• ASSIGNED TASK:
The lines to print are the one containing "tom goossens" and every line after it through the end of the entries below. Print them exactly and nothing else.

=== Section Start ===

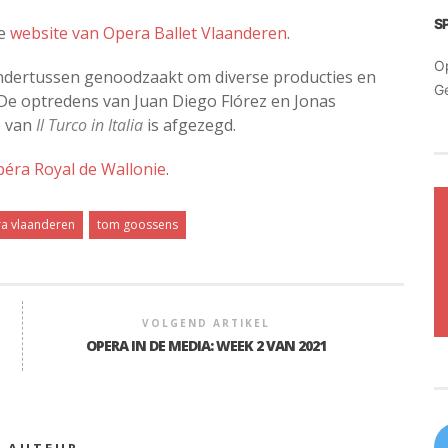
S
de
website van Opera Ballet Vlaanderen
.
O
ondertussen genoodzaakt om diverse producties en
G
 De optredens van Juan Diego Flórez en Jonas
e van
Il Turco in Italia
is afgezegd.
péra Royal de Wallonie
.
a vlaanderen
tom goossens
VOLGEND ARTIKEL
OPERA IN DE MEDIA: WEEK 2 VAN 2021
E AUTEUR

=== Section End ===

• RESULT:
tom goossens
VOLGEND ARTIKEL
OPERA IN DE MEDIA: WEEK 2 VAN 2021
E AUTEUR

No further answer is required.